Major Changes In How Parenting Orders Are Considered By The Court

Over the decades, the legislative approach to children’s arrangements set out in the Family Law Act 1975 (the Act) has been a heavily debated, vexed area of family law in the political and public domain. Family lawyers have always needed to be very careful when setting client expectations.

In the early 2000s, a raft of amendments were made to the Act which signalled a deliberate ideological shift to promoting shared parental responsibility and both parents spending equal or significant time with their children.

These changes are about to be largely wound back.

After two decades of court decisions and countless negotiated settlements, the practice of family law is now set for another big shake up. For once large swathes of words are being removed rather than inserted into the Act!

The Family Law Amendment Act 2023 will come into operation on 6 May 2024. It includes sweeping changes to the steps the court must take when deliberating on children’s living arrangements and parental responsibility. Briefly, those changes are as follows.

▸ **Assignment 1**: According to the parenting orders article, on what date will the Family Law Amendment Act 2023 come into operation?
▸ **Assignment 2**: Write the next part of the parenting orders article, starting after its final sentence.
The items are not needed for this work.

▸ **Study material**:

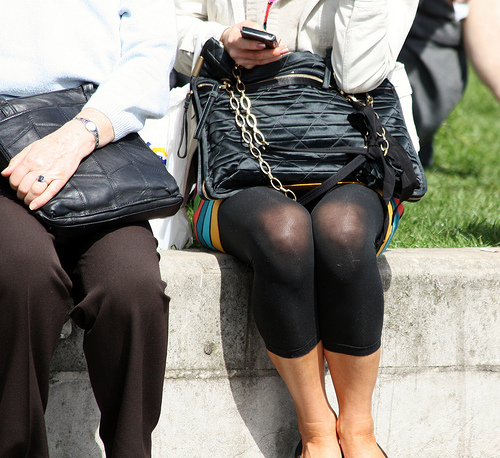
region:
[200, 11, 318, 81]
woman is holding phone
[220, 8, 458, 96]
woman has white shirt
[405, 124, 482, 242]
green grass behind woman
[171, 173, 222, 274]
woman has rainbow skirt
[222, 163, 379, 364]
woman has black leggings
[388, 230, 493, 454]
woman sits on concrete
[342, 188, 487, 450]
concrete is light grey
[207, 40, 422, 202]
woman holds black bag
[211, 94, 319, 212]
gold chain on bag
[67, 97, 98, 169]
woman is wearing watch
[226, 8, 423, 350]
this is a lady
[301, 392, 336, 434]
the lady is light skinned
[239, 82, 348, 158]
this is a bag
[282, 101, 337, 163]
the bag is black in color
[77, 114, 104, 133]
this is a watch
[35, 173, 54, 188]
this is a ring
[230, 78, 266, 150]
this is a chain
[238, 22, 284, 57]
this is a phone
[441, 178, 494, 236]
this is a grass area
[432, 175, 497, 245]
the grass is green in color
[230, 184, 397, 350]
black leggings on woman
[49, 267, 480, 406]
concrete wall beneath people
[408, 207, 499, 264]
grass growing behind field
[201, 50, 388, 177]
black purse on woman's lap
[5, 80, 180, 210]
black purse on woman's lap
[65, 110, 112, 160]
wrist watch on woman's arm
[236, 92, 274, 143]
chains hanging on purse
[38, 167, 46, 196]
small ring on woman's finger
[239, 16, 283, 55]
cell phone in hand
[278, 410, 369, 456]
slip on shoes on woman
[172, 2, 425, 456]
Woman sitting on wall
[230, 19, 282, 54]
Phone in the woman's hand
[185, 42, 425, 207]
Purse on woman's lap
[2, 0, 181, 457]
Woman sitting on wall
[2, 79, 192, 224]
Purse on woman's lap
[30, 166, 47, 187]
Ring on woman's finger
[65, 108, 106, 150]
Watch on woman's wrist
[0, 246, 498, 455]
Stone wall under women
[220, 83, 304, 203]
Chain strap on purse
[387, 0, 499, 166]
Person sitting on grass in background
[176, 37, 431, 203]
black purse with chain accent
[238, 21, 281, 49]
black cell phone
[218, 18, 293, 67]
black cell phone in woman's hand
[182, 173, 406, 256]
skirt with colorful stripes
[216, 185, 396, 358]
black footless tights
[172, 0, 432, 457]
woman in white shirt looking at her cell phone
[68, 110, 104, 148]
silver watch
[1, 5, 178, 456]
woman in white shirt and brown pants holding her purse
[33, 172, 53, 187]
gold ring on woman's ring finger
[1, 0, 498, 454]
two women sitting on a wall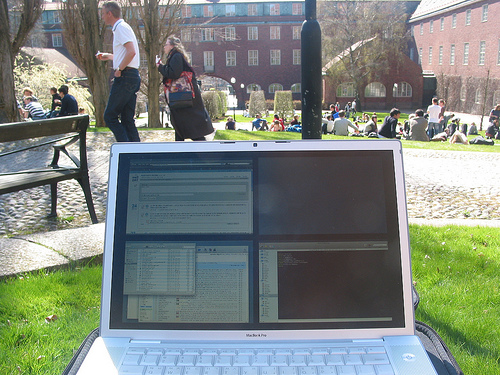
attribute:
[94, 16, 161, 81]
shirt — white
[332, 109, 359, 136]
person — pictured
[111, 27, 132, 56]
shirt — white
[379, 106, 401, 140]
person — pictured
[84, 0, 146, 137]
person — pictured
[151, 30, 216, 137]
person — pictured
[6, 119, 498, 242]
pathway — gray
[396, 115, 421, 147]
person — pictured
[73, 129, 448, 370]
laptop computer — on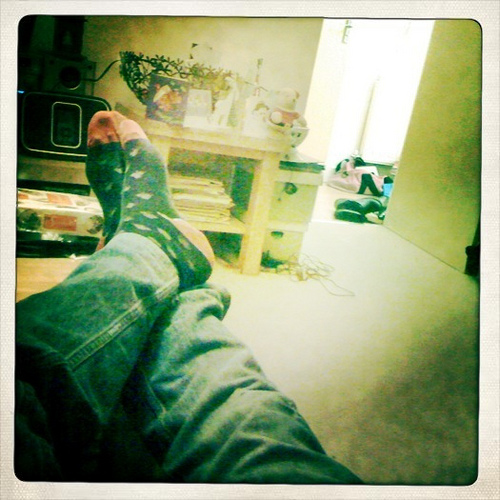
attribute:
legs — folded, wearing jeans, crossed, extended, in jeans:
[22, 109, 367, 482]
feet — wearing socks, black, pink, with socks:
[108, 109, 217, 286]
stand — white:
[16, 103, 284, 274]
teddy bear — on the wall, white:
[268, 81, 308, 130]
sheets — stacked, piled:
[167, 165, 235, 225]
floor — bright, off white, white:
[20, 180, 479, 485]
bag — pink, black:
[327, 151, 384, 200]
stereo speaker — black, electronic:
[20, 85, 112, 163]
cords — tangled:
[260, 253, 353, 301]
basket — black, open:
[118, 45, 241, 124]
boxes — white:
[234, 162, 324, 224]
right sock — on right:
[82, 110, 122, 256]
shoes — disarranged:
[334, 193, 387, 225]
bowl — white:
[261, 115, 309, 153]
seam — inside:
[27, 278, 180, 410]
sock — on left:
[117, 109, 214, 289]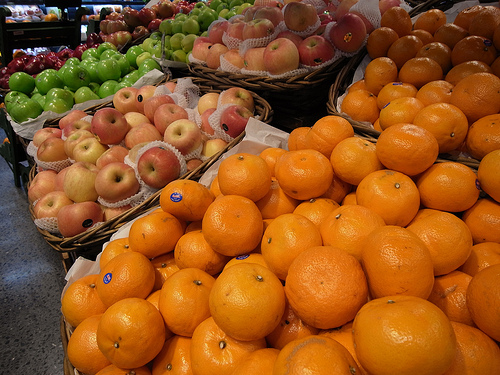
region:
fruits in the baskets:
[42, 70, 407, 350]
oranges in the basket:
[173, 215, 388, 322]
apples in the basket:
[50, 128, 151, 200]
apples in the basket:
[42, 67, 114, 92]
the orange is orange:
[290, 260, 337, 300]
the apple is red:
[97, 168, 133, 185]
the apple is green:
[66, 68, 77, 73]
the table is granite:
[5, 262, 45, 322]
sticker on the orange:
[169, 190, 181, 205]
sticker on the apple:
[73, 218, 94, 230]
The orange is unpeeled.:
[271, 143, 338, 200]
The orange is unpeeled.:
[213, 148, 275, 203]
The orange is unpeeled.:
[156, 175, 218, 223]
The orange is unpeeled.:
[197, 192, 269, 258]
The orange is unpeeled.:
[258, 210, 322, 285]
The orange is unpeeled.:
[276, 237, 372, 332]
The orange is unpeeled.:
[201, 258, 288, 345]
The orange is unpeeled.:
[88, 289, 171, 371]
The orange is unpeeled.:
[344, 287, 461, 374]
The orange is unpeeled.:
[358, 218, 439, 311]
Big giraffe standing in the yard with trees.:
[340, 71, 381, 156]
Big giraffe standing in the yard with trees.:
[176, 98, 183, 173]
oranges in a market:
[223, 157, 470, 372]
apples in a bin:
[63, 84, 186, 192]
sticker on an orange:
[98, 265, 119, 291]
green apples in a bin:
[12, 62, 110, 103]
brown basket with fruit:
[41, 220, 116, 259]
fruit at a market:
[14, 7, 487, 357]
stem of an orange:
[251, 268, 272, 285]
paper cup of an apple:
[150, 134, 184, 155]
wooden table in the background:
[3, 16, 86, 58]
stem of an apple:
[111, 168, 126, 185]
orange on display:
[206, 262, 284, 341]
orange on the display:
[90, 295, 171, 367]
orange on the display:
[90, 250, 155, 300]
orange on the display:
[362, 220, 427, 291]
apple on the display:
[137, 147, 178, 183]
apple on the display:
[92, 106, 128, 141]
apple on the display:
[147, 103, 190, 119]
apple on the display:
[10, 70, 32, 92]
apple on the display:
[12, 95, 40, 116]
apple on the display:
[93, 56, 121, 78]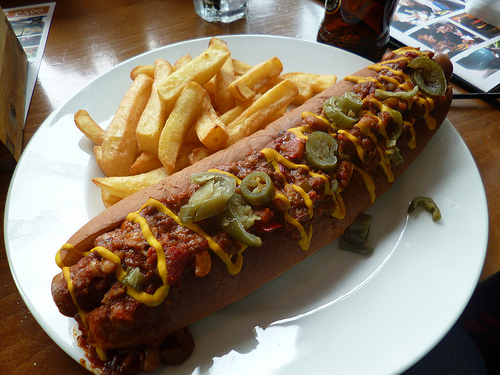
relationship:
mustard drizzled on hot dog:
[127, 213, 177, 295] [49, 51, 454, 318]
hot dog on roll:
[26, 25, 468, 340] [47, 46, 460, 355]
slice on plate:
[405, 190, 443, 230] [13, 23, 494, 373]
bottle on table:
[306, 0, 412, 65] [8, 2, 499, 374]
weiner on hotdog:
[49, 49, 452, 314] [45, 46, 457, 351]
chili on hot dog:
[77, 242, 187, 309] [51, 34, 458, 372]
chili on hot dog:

▸ **Written reply 1**: 6 May 2024.

▸ **Written reply 2**:
SIMPLIFICATION OF THE BEST INTERESTS OF THE CHILDREN FACTORS

Previously there were 16 factors that the Court had to consider when determining whether parenting arrangements were in the best interests of the children involved. That has been reduced to a manageable six factors. These factors are:

  • promoting the safety of children and their carers
  • views expressed by the child
  • the developmental needs of the child
  • the capacity of carers responsible for the child to provide for those needs
  • the benefit of the child being able to have a relationship with significant persons to the child, and
  • anything else relevant to the child.

What this means: Whilst any simplification is welcome, there are a number of matters that will also continue to be relevant to children’s orders, such as the practicalities of each parent spending time with the child given geographic or work factors and making orders which are less likely to lead to further court proceedings. However, the intention of the amendment is to allow greater focus on the best interests of a child when determining parenting arrangements.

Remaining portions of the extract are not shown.